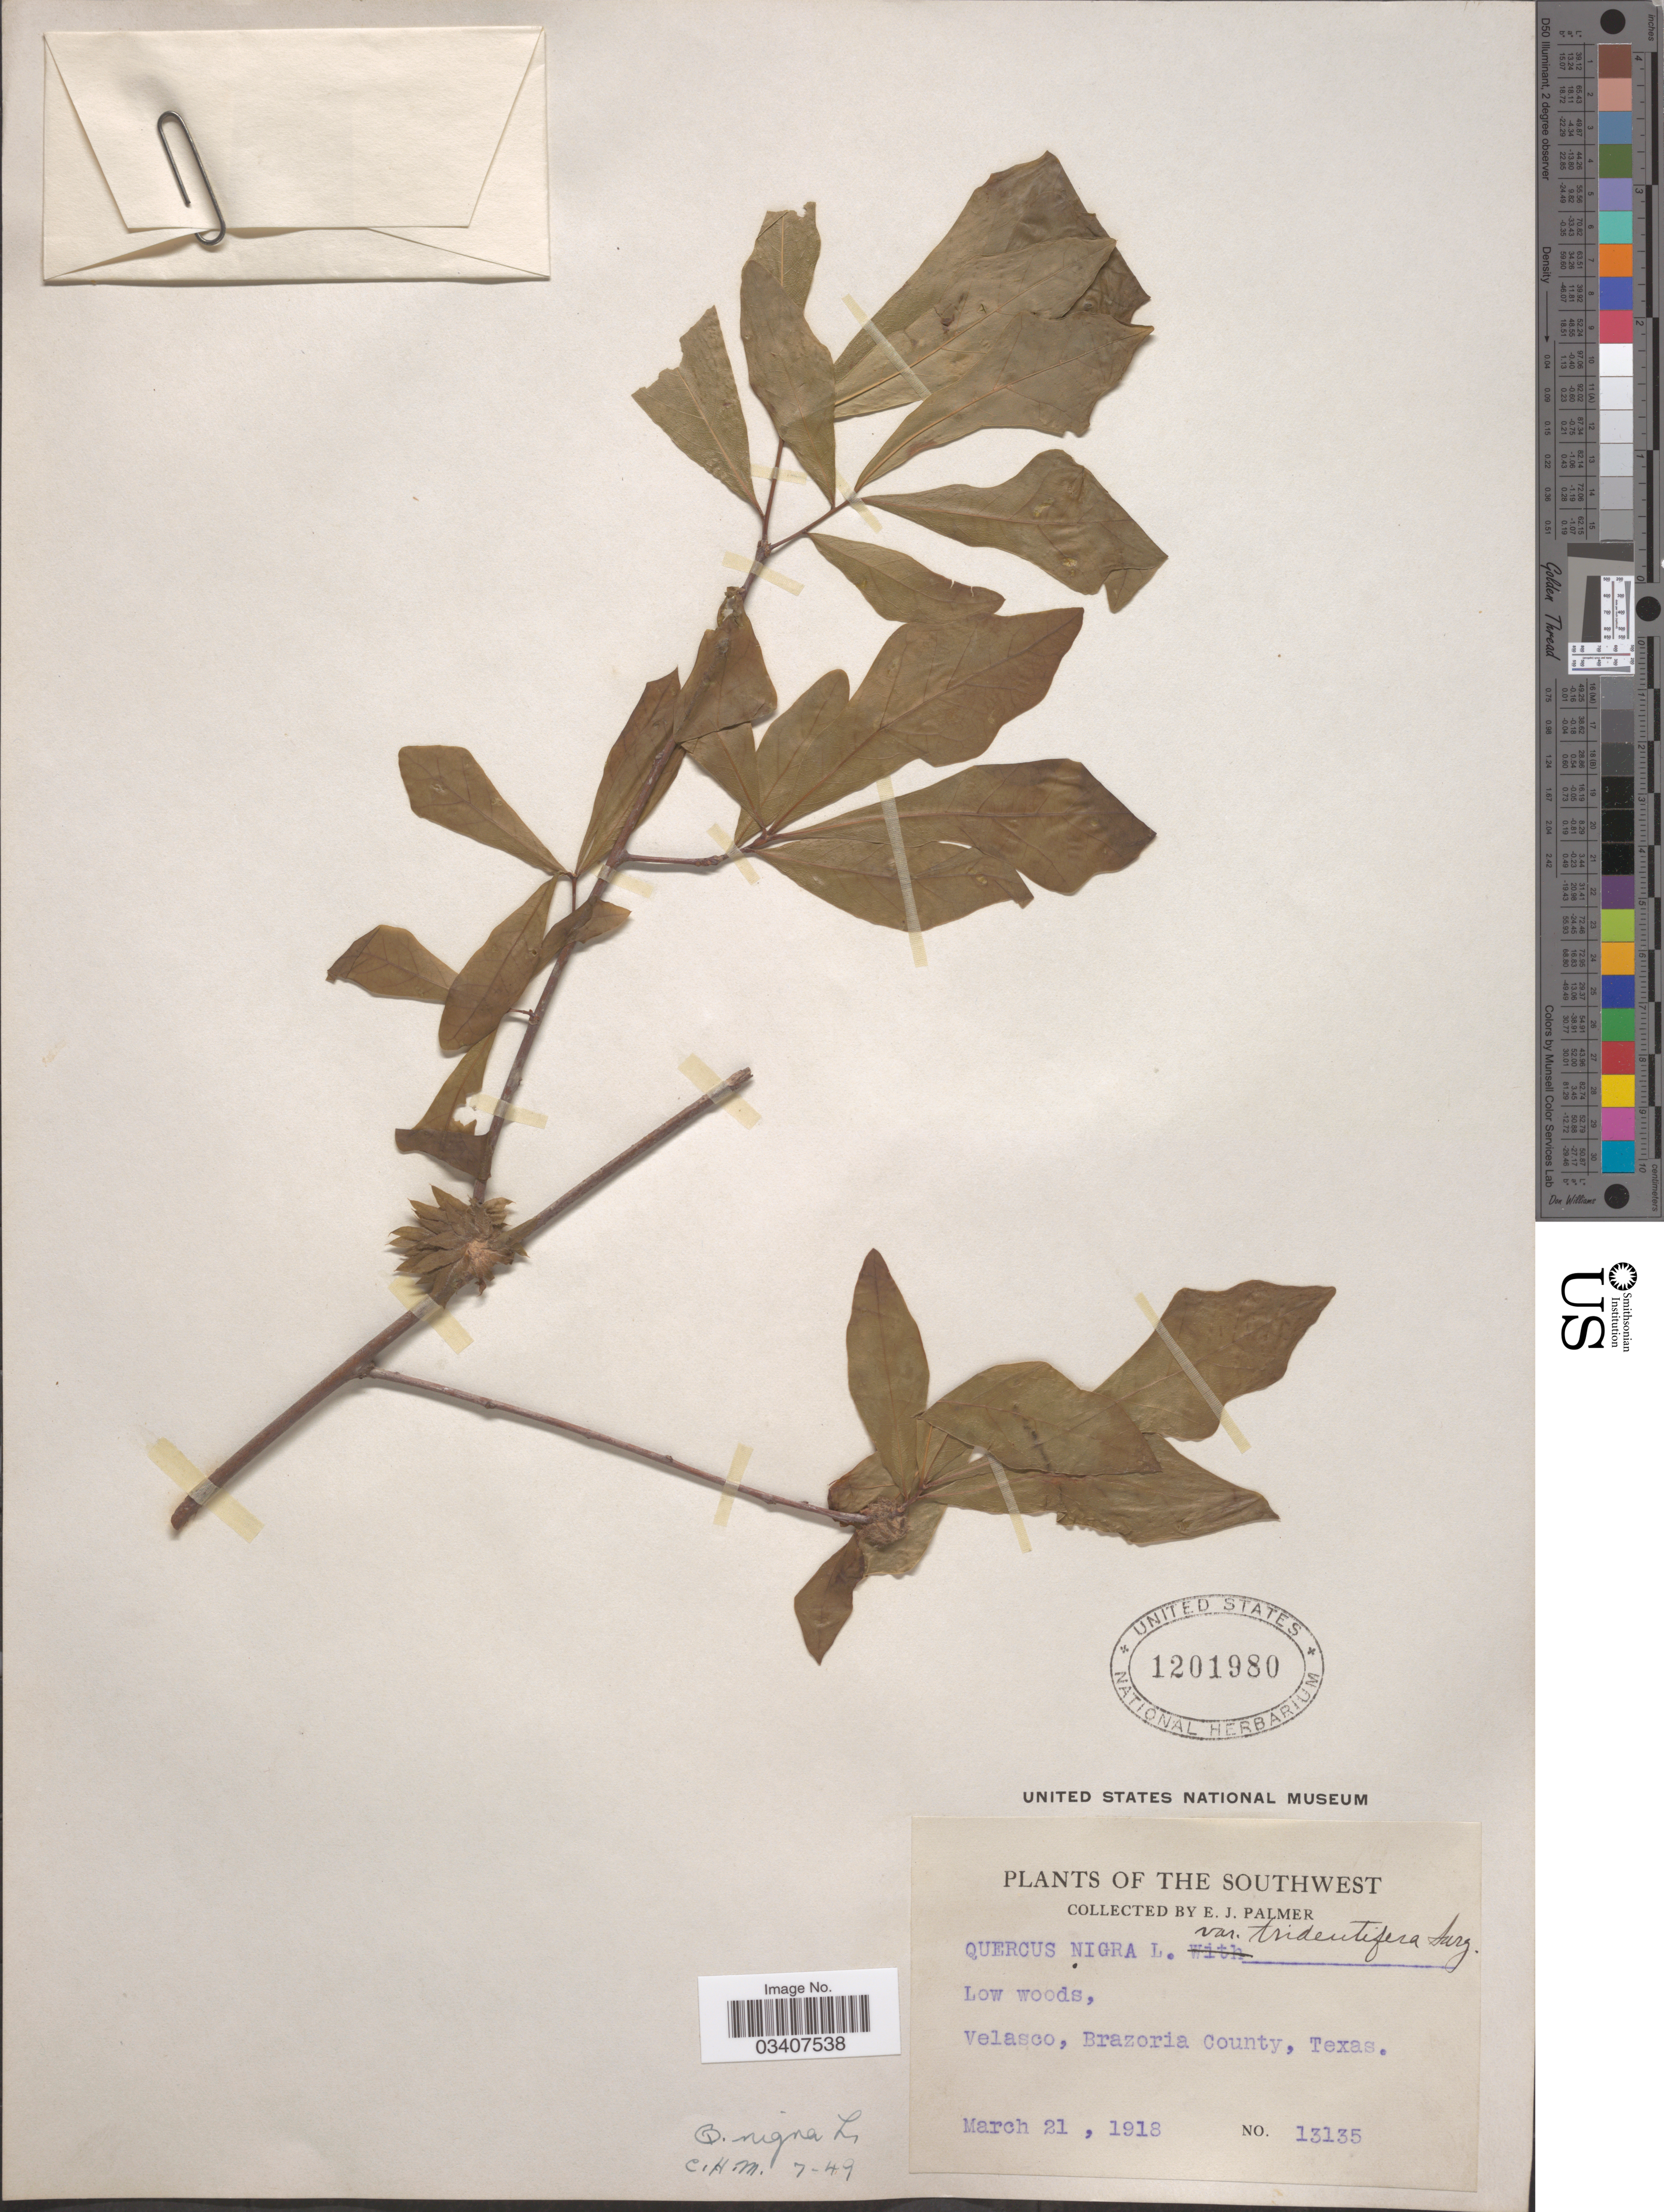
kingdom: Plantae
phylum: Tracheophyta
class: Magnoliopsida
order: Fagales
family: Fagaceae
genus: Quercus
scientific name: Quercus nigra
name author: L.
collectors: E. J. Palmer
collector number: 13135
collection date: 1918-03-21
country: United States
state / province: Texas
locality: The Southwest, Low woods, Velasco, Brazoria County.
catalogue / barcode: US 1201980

————

Rewrite the rows above, replacing "collection date" with "date collected" and keeping everything else the same. Leave out the picture.

RESULT:
kingdom: Plantae
phylum: Tracheophyta
class: Magnoliopsida
order: Fagales
family: Fagaceae
genus: Quercus
scientific name: Quercus nigra
name author: L.
collectors: E. J. Palmer
collector number: 13135
date collected: 1918-03-21
country: United States
state / province: Texas
locality: The Southwest, Low woods, Velasco, Brazoria County.
catalogue / barcode: US 1201980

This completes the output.